**Aim of the exercise**
Return the source text of every row below word for word, omitting the pictures.

== == ==

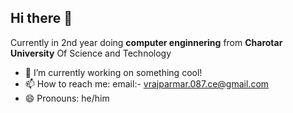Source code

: ## Hi there 👋

Currently in 2nd year doing **computer enginnering** from **Charotar University** Of Science and Technology
- 🔭 I’m currently working on something cool!
- 📫 How to reach me: email:- vrajparmar.087.ce@gmail.com
- 😄 Pronouns: he/him

  
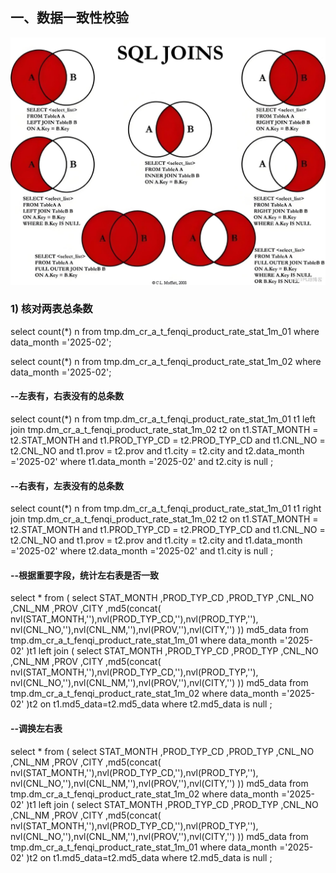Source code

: ## 一、数据一致性校验

![img](./images/join方式.jpg)



### 1) 核对两表总条数

select count(*) n from tmp.dm_cr_a_t_fenqi_product_rate_stat_1m_01 where data_month ='2025-02';

select count(*) n from tmp.dm_cr_a_t_fenqi_product_rate_stat_1m_02 where data_month ='2025-02';

#### --左表有，右表没有的总条数

select count(*) n
from tmp.dm_cr_a_t_fenqi_product_rate_stat_1m_01 t1
left join tmp.dm_cr_a_t_fenqi_product_rate_stat_1m_02 t2 
on t1.STAT_MONTH = t2.STAT_MONTH 
	and t1.PROD_TYP_CD = t2.PROD_TYP_CD
	and t1.CNL_NO = t2.CNL_NO
	and t1.prov = t2.prov
	and t1.city = t2.city 
	and t2.data_month ='2025-02'
where t1.data_month ='2025-02'
	and t2.city is null ;

#### --右表有，左表没有的总条数

select count(*) n
from tmp.dm_cr_a_t_fenqi_product_rate_stat_1m_01 t1
right join tmp.dm_cr_a_t_fenqi_product_rate_stat_1m_02 t2 
on t1.STAT_MONTH = t2.STAT_MONTH 
	and t1.PROD_TYP_CD = t2.PROD_TYP_CD
	and t1.CNL_NO = t2.CNL_NO
	and t1.prov = t2.prov
	and t1.city = t2.city 
	and t1.data_month ='2025-02'
where t2.data_month ='2025-02'
	and t1.city is null ;

#### --根据重要字段，统计左右表是否一致

select *
from (
	select STAT_MONTH
	,PROD_TYP_CD
	,PROD_TYP
	,CNL_NO
	,CNL_NM
	,PROV
	,CITY
	,md5(concat(
		nvl(STAT_MONTH,''),nvl(PROD_TYP_CD,''),nvl(PROD_TYP,''),
		nvl(CNL_NO,''),nvl(CNL_NM,''),nvl(PROV,''),nvl(CITY,'')
	)) md5_data
	from tmp.dm_cr_a_t_fenqi_product_rate_stat_1m_01
	where data_month ='2025-02'
)t1 
left join (
	select STAT_MONTH
	,PROD_TYP_CD
	,PROD_TYP
	,CNL_NO
	,CNL_NM
	,PROV
	,CITY
	,md5(concat(
		nvl(STAT_MONTH,''),nvl(PROD_TYP_CD,''),nvl(PROD_TYP,''),
		nvl(CNL_NO,''),nvl(CNL_NM,''),nvl(PROV,''),nvl(CITY,'')
	)) md5_data
	from tmp.dm_cr_a_t_fenqi_product_rate_stat_1m_02 
	where data_month ='2025-02'
)t2 
on t1.md5_data=t2.md5_data
where t2.md5_data is null ;

#### --调换左右表

select *
from (
	select STAT_MONTH
	,PROD_TYP_CD
	,PROD_TYP
	,CNL_NO
	,CNL_NM
	,PROV
	,CITY
	,md5(concat(
		nvl(STAT_MONTH,''),nvl(PROD_TYP_CD,''),nvl(PROD_TYP,''),
		nvl(CNL_NO,''),nvl(CNL_NM,''),nvl(PROV,''),nvl(CITY,'')
	)) md5_data
	from tmp.dm_cr_a_t_fenqi_product_rate_stat_1m_02
	where data_month ='2025-02'
)t1 
left join (
	select STAT_MONTH
	,PROD_TYP_CD
	,PROD_TYP
	,CNL_NO
	,CNL_NM
	,PROV
	,CITY
	,md5(concat(
		nvl(STAT_MONTH,''),nvl(PROD_TYP_CD,''),nvl(PROD_TYP,''),
		nvl(CNL_NO,''),nvl(CNL_NM,''),nvl(PROV,''),nvl(CITY,'')
	)) md5_data
	from tmp.dm_cr_a_t_fenqi_product_rate_stat_1m_01 
	where data_month ='2025-02'
)t2 
on t1.md5_data=t2.md5_data
where t2.md5_data is null ;

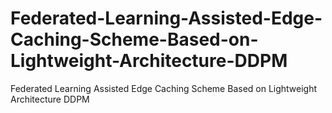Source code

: # Federated-Learning-Assisted-Edge-Caching-Scheme-Based-on-Lightweight-Architecture-DDPM
Federated Learning Assisted Edge Caching Scheme Based on Lightweight Architecture DDPM
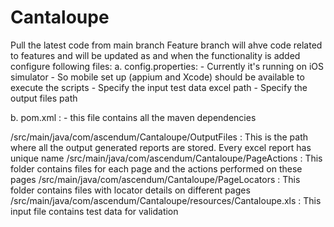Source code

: # Cantaloupe
Pull the latest code from main branch 
Feature branch will ahve code related to features and will be updated as and when the functionality is added
configure following files:
  a. config.properties: 
      - Currently it's running on iOS simulator - So mobile set up (appium and Xcode) should be available to execute the scripts
      - Specify the input test data excel path 
      - Specify the output files path
      
  b. pom.xml :
      - this file contains all the maven dependencies 

/src/main/java/com/ascendum/Cantaloupe/OutputFiles : This is the path where all the output generated reports are stored. Every excel report has unique name 
/src/main/java/com/ascendum/Cantaloupe/PageActions : This folder contains files for each page and the actions performed on these pages
/src/main/java/com/ascendum/Cantaloupe/PageLocators : This folder contains files with locator details on different pages
/src/main/java/com/ascendum/Cantaloupe/resources/Cantaloupe.xls : This input file contains test data for validation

== == ==

**Exercise result**
Source code

: ## Hi there 👋

Currently in 2nd year doing **computer enginnering** from **Charotar University** Of Science and Technology
- 🔭 I’m currently working on something cool!
- 📫 How to reach me: email:- vrajparmar.087.ce@gmail.com
- 😄 Pronouns: he/him

  
Source code

: ## 一、数据一致性校验

![img](./images/join方式.jpg)



### 1) 核对两表总条数

select count(*) n from tmp.dm_cr_a_t_fenqi_product_rate_stat_1m_01 where data_month ='2025-02';

select count(*) n from tmp.dm_cr_a_t_fenqi_product_rate_stat_1m_02 where data_month ='2025-02';

#### --左表有，右表没有的总条数

select count(*) n
from tmp.dm_cr_a_t_fenqi_product_rate_stat_1m_01 t1
left join tmp.dm_cr_a_t_fenqi_product_rate_stat_1m_02 t2 
on t1.STAT_MONTH = t2.STAT_MONTH 
	and t1.PROD_TYP_CD = t2.PROD_TYP_CD
	and t1.CNL_NO = t2.CNL_NO
	and t1.prov = t2.prov
	and t1.city = t2.city 
	and t2.data_month ='2025-02'
where t1.data_month ='2025-02'
	and t2.city is null ;

#### --右表有，左表没有的总条数

select count(*) n
from tmp.dm_cr_a_t_fenqi_product_rate_stat_1m_01 t1
right join tmp.dm_cr_a_t_fenqi_product_rate_stat_1m_02 t2 
on t1.STAT_MONTH = t2.STAT_MONTH 
	and t1.PROD_TYP_CD = t2.PROD_TYP_CD
	and t1.CNL_NO = t2.CNL_NO
	and t1.prov = t2.prov
	and t1.city = t2.city 
	and t1.data_month ='2025-02'
where t2.data_month ='2025-02'
	and t1.city is null ;

#### --根据重要字段，统计左右表是否一致

select *
from (
	select STAT_MONTH
	,PROD_TYP_CD
	,PROD_TYP
	,CNL_NO
	,CNL_NM
	,PROV
	,CITY
	,md5(concat(
		nvl(STAT_MONTH,''),nvl(PROD_TYP_CD,''),nvl(PROD_TYP,''),
		nvl(CNL_NO,''),nvl(CNL_NM,''),nvl(PROV,''),nvl(CITY,'')
	)) md5_data
	from tmp.dm_cr_a_t_fenqi_product_rate_stat_1m_01
	where data_month ='2025-02'
)t1 
left join (
	select STAT_MONTH
	,PROD_TYP_CD
	,PROD_TYP
	,CNL_NO
	,CNL_NM
	,PROV
	,CITY
	,md5(concat(
		nvl(STAT_MONTH,''),nvl(PROD_TYP_CD,''),nvl(PROD_TYP,''),
		nvl(CNL_NO,''),nvl(CNL_NM,''),nvl(PROV,''),nvl(CITY,'')
	)) md5_data
	from tmp.dm_cr_a_t_fenqi_product_rate_stat_1m_02 
	where data_month ='2025-02'
)t2 
on t1.md5_data=t2.md5_data
where t2.md5_data is null ;

#### --调换左右表

select *
from (
	select STAT_MONTH
	,PROD_TYP_CD
	,PROD_TYP
	,CNL_NO
	,CNL_NM
	,PROV
	,CITY
	,md5(concat(
		nvl(STAT_MONTH,''),nvl(PROD_TYP_CD,''),nvl(PROD_TYP,''),
		nvl(CNL_NO,''),nvl(CNL_NM,''),nvl(PROV,''),nvl(CITY,'')
	)) md5_data
	from tmp.dm_cr_a_t_fenqi_product_rate_stat_1m_02
	where data_month ='2025-02'
)t1 
left join (
	select STAT_MONTH
	,PROD_TYP_CD
	,PROD_TYP
	,CNL_NO
	,CNL_NM
	,PROV
	,CITY
	,md5(concat(
		nvl(STAT_MONTH,''),nvl(PROD_TYP_CD,''),nvl(PROD_TYP,''),
		nvl(CNL_NO,''),nvl(CNL_NM,''),nvl(PROV,''),nvl(CITY,'')
	)) md5_data
	from tmp.dm_cr_a_t_fenqi_product_rate_stat_1m_01 
	where data_month ='2025-02'
)t2 
on t1.md5_data=t2.md5_data
where t2.md5_data is null ;

Source code

: # Federated-Learning-Assisted-Edge-Caching-Scheme-Based-on-Lightweight-Architecture-DDPM
Federated Learning Assisted Edge Caching Scheme Based on Lightweight Architecture DDPM
Source code

: # Cantaloupe
Pull the latest code from main branch 
Feature branch will ahve code related to features and will be updated as and when the functionality is added
configure following files:
  a. config.properties: 
      - Currently it's running on iOS simulator - So mobile set up (appium and Xcode) should be available to execute the scripts
      - Specify the input test data excel path 
      - Specify the output files path
      
  b. pom.xml :
      - this file contains all the maven dependencies 

/src/main/java/com/ascendum/Cantaloupe/OutputFiles : This is the path where all the output generated reports are stored. Every excel report has unique name 
/src/main/java/com/ascendum/Cantaloupe/PageActions : This folder contains files for each page and the actions performed on these pages
/src/main/java/com/ascendum/Cantaloupe/PageLocators : This folder contains files with locator details on different pages
/src/main/java/com/ascendum/Cantaloupe/resources/Cantaloupe.xls : This input file contains test data for validation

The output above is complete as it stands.